0
votes

After seeing the method signature of map in scala as

def map[A, B](l: List[A])(f: A => B): List[B] = ???

my layman undersanting of [A, B] in above is that they signal the method that we'll be exclusively working with generic Type A and B in the defined method.

Now I go on to implement a method to add values from two lists consquetively (basically zipWith) using similar coding pattern.

def addCorresponding[Int](l1: List[Int],
                        l2: List[Int]): List[Int] =
  (l1, l2) match {
      case (_, Nil) => Nil
      case (Nil, _) => Nil
      case (x::xs, y::ys) => {
          List((x + y)) ++ addCorresponding(xs, ys)
      }
}

but get this error while adding the elements in the last match: type mismatch found: Int Required: String

Removeing the [Int] from the mehtod sigature fixes this error.

I'm sure there are holes in my understanding of generic Types and when to add them to the method signature. I'd appreciate if someone can walk me through this and explain why the addCorresponding method with [Int] errors out but works fine without it?

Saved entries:
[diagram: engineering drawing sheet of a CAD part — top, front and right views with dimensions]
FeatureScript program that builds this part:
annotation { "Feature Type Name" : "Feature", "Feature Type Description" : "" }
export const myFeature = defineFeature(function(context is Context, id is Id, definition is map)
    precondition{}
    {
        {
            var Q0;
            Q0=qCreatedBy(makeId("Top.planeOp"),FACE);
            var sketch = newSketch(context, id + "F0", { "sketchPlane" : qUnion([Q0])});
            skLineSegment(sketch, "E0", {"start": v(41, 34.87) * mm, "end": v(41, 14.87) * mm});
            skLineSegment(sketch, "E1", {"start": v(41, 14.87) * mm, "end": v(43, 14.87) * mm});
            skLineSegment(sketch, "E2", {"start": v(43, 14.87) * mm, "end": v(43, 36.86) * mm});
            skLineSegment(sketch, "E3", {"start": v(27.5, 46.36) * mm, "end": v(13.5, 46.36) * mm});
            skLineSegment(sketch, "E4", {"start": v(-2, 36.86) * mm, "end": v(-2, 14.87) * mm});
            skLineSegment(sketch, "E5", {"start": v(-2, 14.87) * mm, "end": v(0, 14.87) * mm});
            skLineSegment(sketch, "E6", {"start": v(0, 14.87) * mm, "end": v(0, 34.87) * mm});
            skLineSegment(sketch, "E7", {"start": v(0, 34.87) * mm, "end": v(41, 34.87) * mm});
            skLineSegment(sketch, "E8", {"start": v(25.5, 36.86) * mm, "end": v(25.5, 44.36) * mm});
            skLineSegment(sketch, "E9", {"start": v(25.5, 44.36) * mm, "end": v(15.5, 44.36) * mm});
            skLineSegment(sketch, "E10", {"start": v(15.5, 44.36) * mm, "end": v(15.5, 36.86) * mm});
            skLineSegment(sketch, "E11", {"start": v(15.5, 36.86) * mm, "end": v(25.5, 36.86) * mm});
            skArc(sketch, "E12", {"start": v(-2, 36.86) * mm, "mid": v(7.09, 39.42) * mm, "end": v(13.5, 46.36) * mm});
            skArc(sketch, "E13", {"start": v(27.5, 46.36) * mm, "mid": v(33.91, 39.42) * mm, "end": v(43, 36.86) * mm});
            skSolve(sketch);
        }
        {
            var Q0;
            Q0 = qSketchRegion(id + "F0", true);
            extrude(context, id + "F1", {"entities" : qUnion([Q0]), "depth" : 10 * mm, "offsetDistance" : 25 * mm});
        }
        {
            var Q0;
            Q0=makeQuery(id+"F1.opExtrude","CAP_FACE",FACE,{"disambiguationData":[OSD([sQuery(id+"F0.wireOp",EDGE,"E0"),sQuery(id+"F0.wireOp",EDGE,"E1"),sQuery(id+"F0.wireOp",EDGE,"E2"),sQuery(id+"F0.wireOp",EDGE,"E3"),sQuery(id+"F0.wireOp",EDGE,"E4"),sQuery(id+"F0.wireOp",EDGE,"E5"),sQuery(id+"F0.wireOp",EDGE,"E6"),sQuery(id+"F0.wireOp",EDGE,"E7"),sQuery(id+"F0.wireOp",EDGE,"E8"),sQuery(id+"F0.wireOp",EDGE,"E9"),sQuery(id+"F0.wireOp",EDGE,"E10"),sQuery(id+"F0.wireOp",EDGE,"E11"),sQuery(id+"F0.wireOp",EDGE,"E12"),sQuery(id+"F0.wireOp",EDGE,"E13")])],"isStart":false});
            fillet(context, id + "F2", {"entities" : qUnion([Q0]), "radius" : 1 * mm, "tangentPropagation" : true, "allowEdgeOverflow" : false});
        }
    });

=== EXPLORE THE MATERIAL ===
1 > Answer these questions about the Scala generics question:
(a) What error message appears when the elements are added in the last match?
(b) What change to the method signature makes the error go away?
(c) Which existing function does the writer say addCorresponding basically is?
2 > Extend the Scala generics question from where it stops.
These records play no part in the work.

=== ANSWERS TO THE EXERCISES ===
1 >
(a) type mismatch found: Int Required: String
(b) Removing the [Int] from the method signature.
(c) zipWith

2 >
1
A type parameter is basically that, a parameter. Is like when you do def plusFive(x: Int): Int = x + 5, what is x? Anything, whatever is passed to the function. It is not 1, nor 0 nor even 5 or 3, it is just a parameter. So in the first example A and B are parameters for types, meaning they are not any proper type right now, they will be filled by the compiler when called. In your second example you want both lists to be of type Int since you want to sum the elements, that is something you can only do with Ints, so not need to add a type parameter. - Luis Miguel Mejía Suárez
Also note that when you do [Int] you are creating a type parameter named Int which shadows the type Int, that is why it doesn't work when you add that. - Luis Miguel Mejía Suárez
Ah, it makes sense now. Thanks for your answer. - rghv404
There is a very similar question: stackoverflow.com/q/65322171/2359227 - Tomer Shetah
BTW, why aren't you using zip? It does exactly what you are trying to do. scastie.scala-lang.org/yYCapPvmSgWWE467QRh4ZQ - Tomer Shetah

1 Answers

1
votes

The generic method (taking a type parameter) would be

def addCorresponding[A](l1: List[A], l2: List[A]): List[A]

or, if the lists can have different types of elements

def addCorresponding[A, B, C](l1: List[A], l2: List[B]): List[C]

If you implement a method that works on a concrete type Int, then your method is no longer generic:

def addCorresponding(l1: List[Int], l2: List[Int]): List[Int]

In other words, you apply a concrete type Int here to List[_] instead of an abstract type parameter. If you write

def addCorresponding[Int](l1: List[Int], l2: List[Int]): List[Int]

then you "shadow" the concrete type Int with an abstract type parameter Int that happens to have the same name; but technically you are writing the generic method

def addCorresponding[XXX](l1: List[XXX], l2: List[XXX]): List[XXX]

If you want to keep your method generic but perform certain operations on elements of type A, you may need a type class, for example Numeric to arithmetically add elements

def addCorresponding[A](l1: List[A],
                        l2: List[A])(implicit num: Numeric[A]): List[A] =
  (l1, l2) match {
    case (_, Nil) => Nil
    case (Nil, _) => Nil
    case (x::xs, y::ys) =>
      List((num.plus(x, y))) ++ addCorresponding(xs, ys)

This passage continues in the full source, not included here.